# Make a latex mask glow in black light



## yadlik (Oct 16, 2010)

Has anyone tried to make a store-bought latex mask glow in black light? Sure you could spray paint it, but then it looses the mask details....
Any thoughts?

Thanks
Yadlik


----------



## drail14me (Oct 12, 2008)

I've mixed Rit whitening dye with water and sprayed it on items to get them to glow under black light. Might give that a try. Spray on a little, let it dry and then spray another layer. Put several layers on.


----------



## trishaanne (Aug 20, 2005)

I've used glow in the dark spray paint and just sprayed it on the mask. It actually works pretty well.


----------



## Doc Doom (Aug 28, 2008)

Spray it with Liquid Tide. You'll be amazed.


----------



## Allen H (Feb 13, 2010)

black light bubble fluid


----------



## yadlik (Oct 16, 2010)

Black Light bubble fluid? Gotta' google that one!

> [Task description] In the forum thread about making a latex mask glow under black light, what does drail14me mix with water and spray on items?

> [Exercise data]
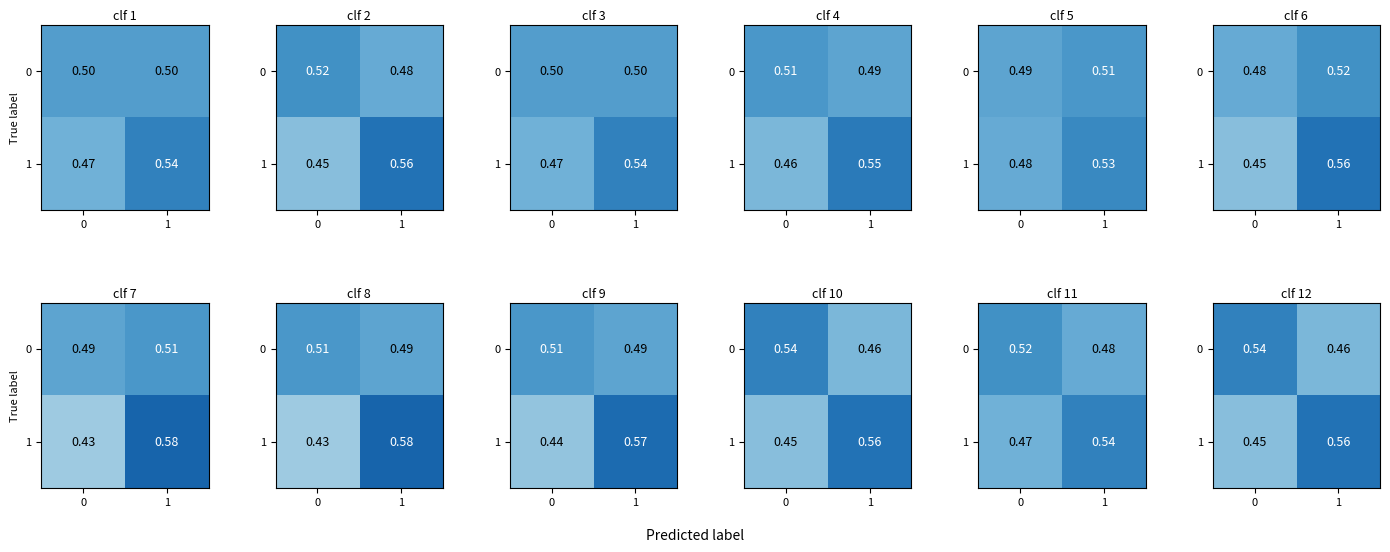

What is the greatest value displayed?

0.6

> [Your response] Rit whitening dye